For Kaye-Smith’s characters, in an ever changing world, stability comes from the dependable and predictable cycles of the seasons, the weather and the farming year. Their joy, solace, and optimism for the future, comes from their observation of nature combined with an implied recognition of their own place within the natural world. Stella Mount in “The End of the House of Alard” recognises hope for the future in the “starry beds of wood anemones” and “the first occasional violets” (EHA 332) of spring, while Fred Sinden in “Ploughman’s Progress” perceives that even in a much-changed world the things that meant most to him “were with him still – the earth and its changes, the fields and their fruit” (PP 343). Reuben Backfield, Bob Fuller, Adam Cryall and Fred Sinden were portrayed as men who worked the land, understood nature’s harshness as well as its beauty, had an affinity with the natural world, and who found their God in their communion with the soil.

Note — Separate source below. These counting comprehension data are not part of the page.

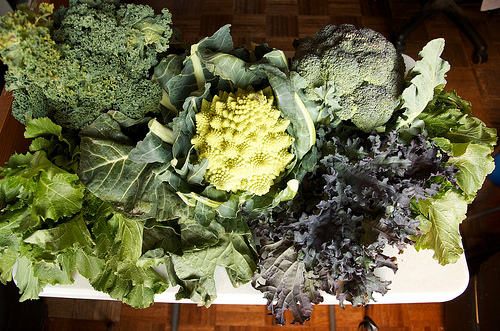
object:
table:
[0, 0, 445, 331]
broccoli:
[0, 0, 175, 136]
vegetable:
[255, 135, 472, 326]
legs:
[388, 0, 491, 66]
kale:
[2, 0, 172, 133]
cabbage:
[132, 26, 315, 219]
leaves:
[76, 25, 327, 252]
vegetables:
[0, 115, 173, 311]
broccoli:
[77, 22, 347, 310]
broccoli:
[292, 19, 406, 136]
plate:
[10, 213, 470, 306]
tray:
[7, 192, 467, 305]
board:
[14, 196, 466, 302]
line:
[35, 171, 86, 214]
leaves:
[255, 123, 460, 326]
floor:
[0, 0, 499, 331]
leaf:
[399, 38, 450, 128]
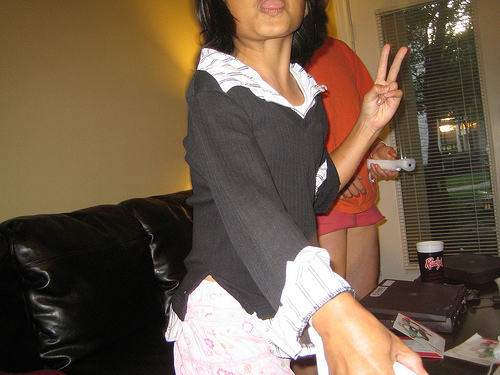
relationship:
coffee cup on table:
[408, 238, 448, 283] [348, 261, 498, 373]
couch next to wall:
[7, 182, 171, 372] [1, 0, 336, 219]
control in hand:
[366, 154, 415, 170] [372, 144, 399, 181]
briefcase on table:
[356, 278, 471, 333] [355, 280, 498, 374]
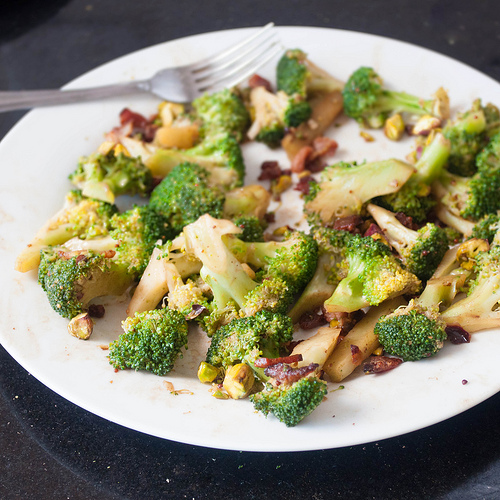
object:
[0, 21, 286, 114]
fork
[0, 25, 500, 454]
plate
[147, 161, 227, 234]
broccoli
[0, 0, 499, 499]
table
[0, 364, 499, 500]
reflection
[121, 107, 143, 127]
pepper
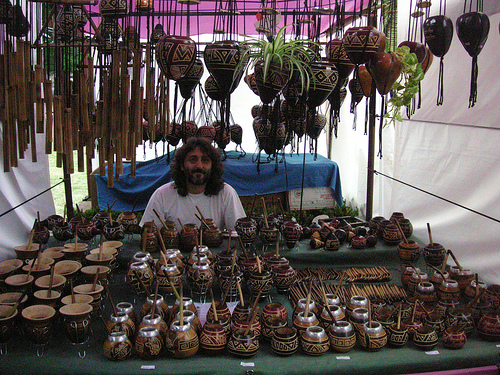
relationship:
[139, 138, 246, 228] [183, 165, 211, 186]
man has a beard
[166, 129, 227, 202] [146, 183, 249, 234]
old guy with a shirt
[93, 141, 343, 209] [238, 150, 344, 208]
tarp on a table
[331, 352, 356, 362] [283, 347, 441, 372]
sticker on tables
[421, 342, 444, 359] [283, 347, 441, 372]
sticker on tables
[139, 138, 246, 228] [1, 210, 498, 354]
man surrounded by pottery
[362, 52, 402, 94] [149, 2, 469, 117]
red pot hanging in macrame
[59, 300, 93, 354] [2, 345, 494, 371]
goblet on table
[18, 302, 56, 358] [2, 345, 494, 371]
goblet on table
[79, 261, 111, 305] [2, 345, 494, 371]
goblet on table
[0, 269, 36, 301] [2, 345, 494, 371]
goblet on table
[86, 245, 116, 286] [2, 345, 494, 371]
goblet on table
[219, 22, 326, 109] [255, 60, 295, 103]
plant hanging from pot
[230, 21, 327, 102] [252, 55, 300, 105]
fern in pot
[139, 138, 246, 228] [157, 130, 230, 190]
man has curly hair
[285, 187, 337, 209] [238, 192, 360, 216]
box on grass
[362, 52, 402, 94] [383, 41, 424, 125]
red pot has plant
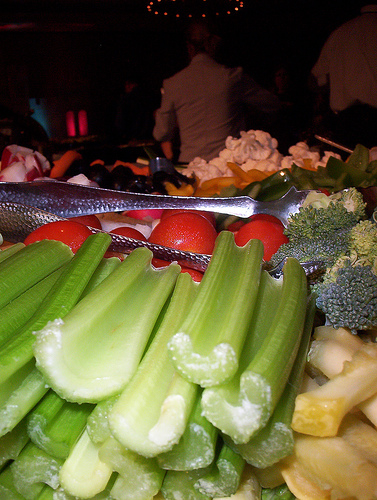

In her final novel, however, published in 1956, Kaye-Smith conjures up an idyllic imagined countryside in which the seasons are characterised by a perpetual immutability. A summer day ends when the “motionless air thickened at dusk into crimson bars at the western edges of the sky” (VFP 74), the early autumn is a time when “the misty gold of the hedges had become clear splashes of yellow, red and brown” (VFP 99), and winter is “bringing cold winds from the marsh and fogs which lay around the isle like another sea” (VFP 102). The rural environment in this novel is no longer the harsh landscape of “Sussex Gorse”, nor is it the working countryside of “Ploughman’s Progress”. The narrator, Harry Chamberlin, is town-born like Kaye-Smith and the majority of her readership, and his perceptions of the countryside speak directly to the nostalgic dream of England as a green and pleasant land. Ebony and the surrounding area is “a world of green pastures and shallow waters and long dreaming days” (VFP 10). There is nothing the same as “sitting by the White Kemp Sewer through all the long, hot, drowsy afternoon, with the marsh sun-hazed behind me and the hawthorn brakes like ghosts beyond the buttercups” (VFP 267).